Issue/Holding: The defendant’s right to testify does not include a right to testify falsely, Nix v. Whiteside, 475 U.S. 157 (1986):
¶37. From Nix, we derive five principles that lay the foundation for our analysis:• Whether simply “assumed,” or as a corollary to the Fifth Amendment privilege against compelled testimony, or as a corollary to the Sixth Amendment right to assistance of counsel, a defendant in a criminal trial has a right to testify. See id. at 164. See also Rock v.
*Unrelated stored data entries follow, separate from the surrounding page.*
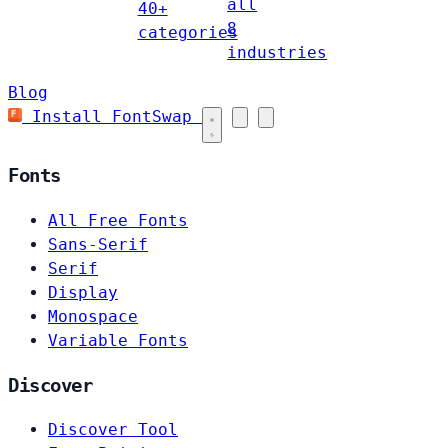
all
40+
8
categories
industries
Blog
Install FontSwap
Fonts
All Free Fonts
Sans-Serif
Serif
Display
Monospace
Variable Fonts
Discover
Discover Tool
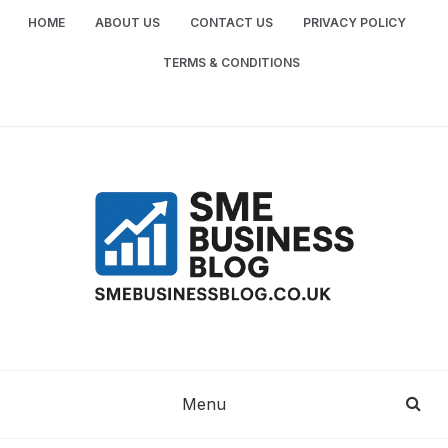
Skip
HOME
ABOUT US
CONTACT US
PRIVACY POLICY
to
content
TERMS & CONDITIONS
SME
SMALL AND MEDIUM-SIZED ENTERPRISES
BUSINESS TIPS
BUSINESS
Menu
BLOG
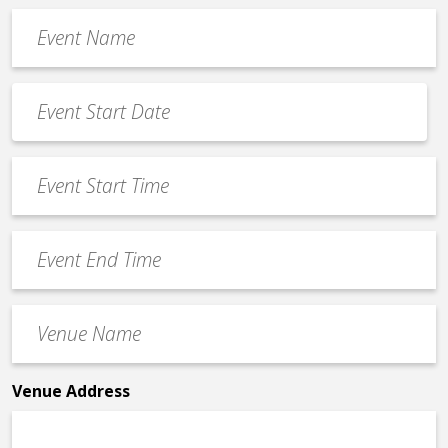
Event
Name
*
Event
Date
MM
*
slash
Event
DD
Start
slash
Time
YYYY
Event
*
End
Time
Venue
*
Name
*
Venue Address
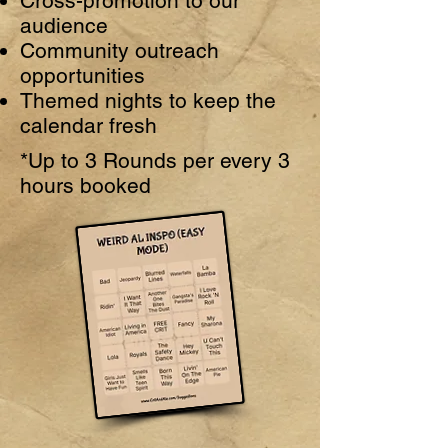
Cross-promotion to our
audience
Community outreach
opportunities
Themed nights to keep the
calendar fresh
*Up to 3 Rounds per every 3
hours booked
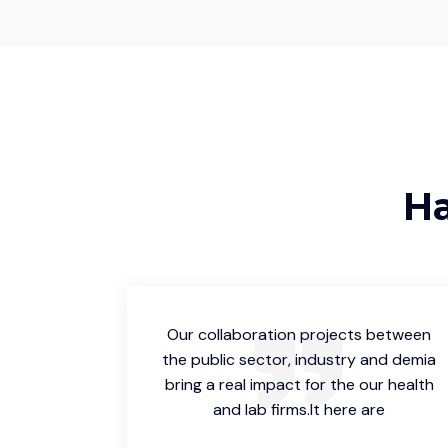
Ha
 between
Our collaboration projects between
and demia
the public sector, industry and demia
ur health
bring a real impact for the our health
re
and lab firms.It here are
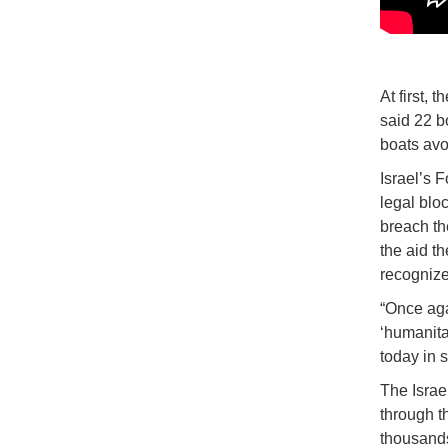
At first, 
said 22 b
boats avo
Israel’s 
legal blo
breach the
the aid t
recognize
“Once aga
‘humanitar
today in 
The Israe
through t
thousands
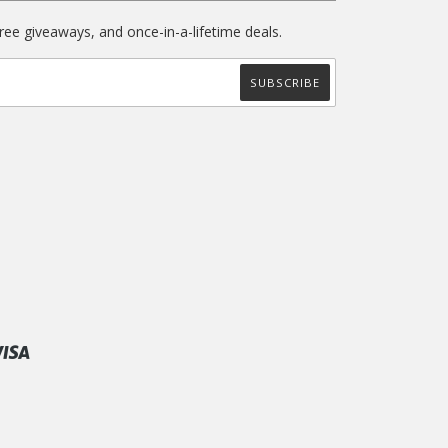
free giveaways, and once-in-a-lifetime deals.
ify
Visa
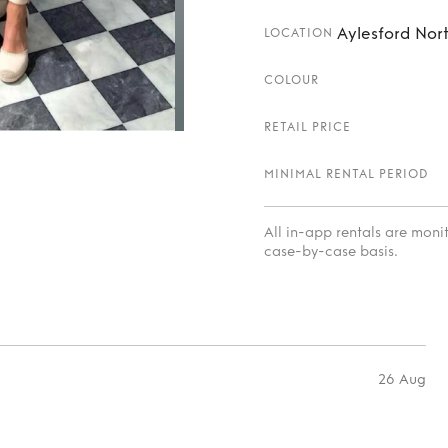
Aylesford Nort
LOCATION
COLOUR
RETAIL PRICE
MINIMAL RENTAL PERIOD
All in-app rentals are mon
case-by-case basis.
26 Aug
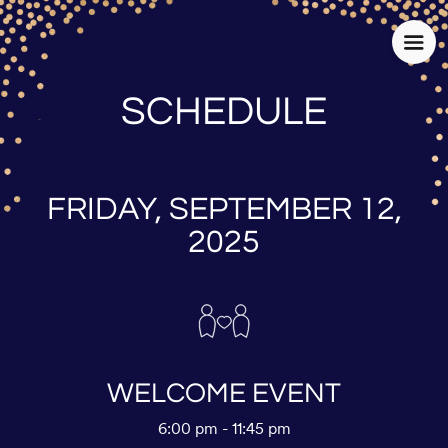
SCHEDULE
FRIDAY, SEPTEMBER 12,
2025
WELCOME EVENT
6:00 pm - 11:45 pm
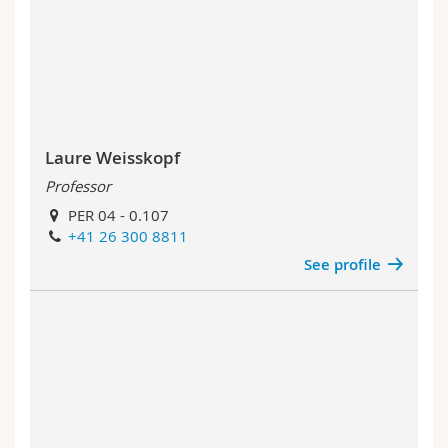
Laure Weisskopf
Professor
PER 04 - 0.107
+41 26 300 8811
See profile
Arkansas, 483 U.S. 44, 51-53 (1987) (defendant’s right to testify “is one of the rights that `are essential to due process of law in a fair adversary process'” under the Fifth, Sixth, and Fourteenth Amendments).
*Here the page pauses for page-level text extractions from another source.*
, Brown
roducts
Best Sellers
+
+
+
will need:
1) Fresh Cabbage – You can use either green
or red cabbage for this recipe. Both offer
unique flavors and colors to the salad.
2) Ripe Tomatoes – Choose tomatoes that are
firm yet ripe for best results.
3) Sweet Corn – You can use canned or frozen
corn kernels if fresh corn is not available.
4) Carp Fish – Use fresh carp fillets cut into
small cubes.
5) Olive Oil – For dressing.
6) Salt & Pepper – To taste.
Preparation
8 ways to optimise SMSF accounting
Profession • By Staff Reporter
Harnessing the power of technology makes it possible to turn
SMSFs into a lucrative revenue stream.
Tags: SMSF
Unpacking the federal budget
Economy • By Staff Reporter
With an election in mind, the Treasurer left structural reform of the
• “Whatever the scope of a constitutional right to testify, it is elementary that such a right does not extend to testifying falsely.” Nix, 475 U.S. at 173.
• “It is universally agreed that at a minimum the attorney’s first duty when confronted with a proposal for perjurious testimony is to attempt to dissuade the client from the unlawful course of conduct.” Id. at 169.
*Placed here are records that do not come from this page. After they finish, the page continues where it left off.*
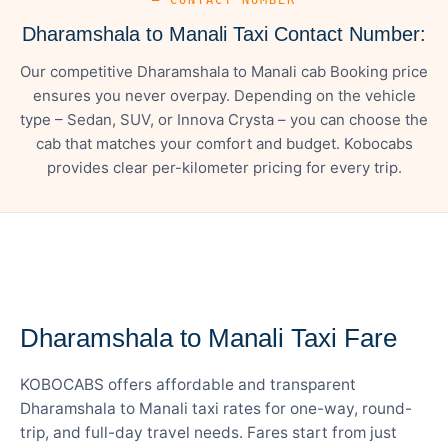
Dharamshala to Manali Taxi Contact Number:
Our competitive Dharamshala to Manali cab Booking price
ensures you never overpay. Depending on the vehicle
type – Sedan, SUV, or Innova Crysta – you can choose the
cab that matches your comfort and budget. Kobocabs
provides clear per-kilometer pricing for every trip.
— FARE DETAILS
Dharamshala to Manali Taxi Fare
KOBOCABS offers affordable and transparent
Dharamshala to Manali taxi rates for one-way, round-
trip, and full-day travel needs. Fares start from just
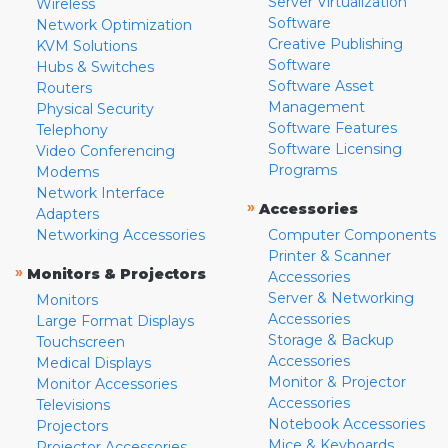
Server Virtualization
Wireless
Software
Network Optimization
Creative Publishing
KVM Solutions
Software
Hubs & Switches
Software Asset
Routers
Management
Physical Security
Software Features
Telephony
Software Licensing
Video Conferencing
Programs
Modems
Network Interface
»
Accessories
Adapters
Networking Accessories
Computer Components
Printer & Scanner
»
Monitors & Projectors
Accessories
Server & Networking
Monitors
Accessories
Large Format Displays
Storage & Backup
Touchscreen
Accessories
Medical Displays
Monitor & Projector
Monitor Accessories
Accessories
Televisions
Notebook Accessories
Projectors
Mice & Keyboards
Projector Accessories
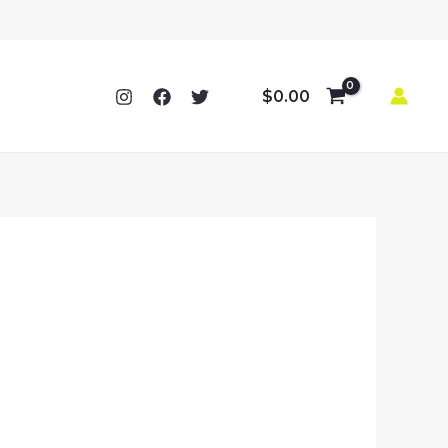
$
0.00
• “Although counsel must take all reasonable lawful means to attain the objectives of the client, counsel is precluded from taking steps or in any way assisting the client in presenting false evidence or otherwise violating the law.” Id. at 166.
• “For defense counsel to take steps to persuade a criminal defendant to testify truthfully, or to withdraw, deprives the defendant of neither his right to counsel nor the right to testify truthfully.” Id. at 173-74.
Interestingly, the court doesn’t mention the recent holding in State v. Weed, 2003 WI 85, ¶39, that a defendant has a “fundamental” constitutional to testify. But this omission should not impact the result; it is clear [“elementary,” as Nix puts it], that no matter how fundamental the right it is trumped by an intent to commit perjury. As to synthesizing these competing policies: that appears to be counsel’s cross to bear.
UPDATE: Though this holding resolves Wisconsin’s approach, for additional aupport for the idea that counsel’s “mere belief, albeit a strong one supported by other evidence, was not a sufficient basis to refuse [defendant’s] need for assistance in presenting his own testimony,” see U.S. v. Midgett, 01-4674 (4th Cir. 9/4/03):
The question of what a lawyer should do when confronted by potentially perjurious testimony has long caused consternation in the legal profession, producing heated debate and little consensus. On the one hand are the series of constitutional rights to which a defendant is entitled and for which the defendant’s lawyer is called to provide zealous advocacy; on the other hand are the lawyer’s obligations to the court to seek the furtherance of justice. Similarly, the court itself is obliged to ensure that the constitutional rights of the defendant are protected, while also seeing that proceedings are conducted fairly and truthfully. Midgett argues that these obligations were not adequately met when his lawyer, disbelieving Midgett’s proffered testimony, sought to withdraw from representing him and approached the court to discuss the lack of corroborative evidence in support of Midgett’s case. Likewise, Midgett argues that the court should not have confronted him with a choice between exercising his right to take the stand and his right to be represented by counsel. Under these circumstances, we agree.
And for further federal support for the idea that the right to testify being personal and fundamental, its waiver must be knowing and intelligent, see Ward v. Sternes, 334 F.3d 696 (7th Cir. 2003) (“the right is personal to the accused, and not capable of being waived by counsel on the defendant’s behalf … personal waiver of this fundamental right, which protects the fairness of the criminal proceeding, must have been knowing and intelligent to be valid”); caution: Ward does not hold that the on-record procedure mandated by Weed is required under the U.S. Constitution.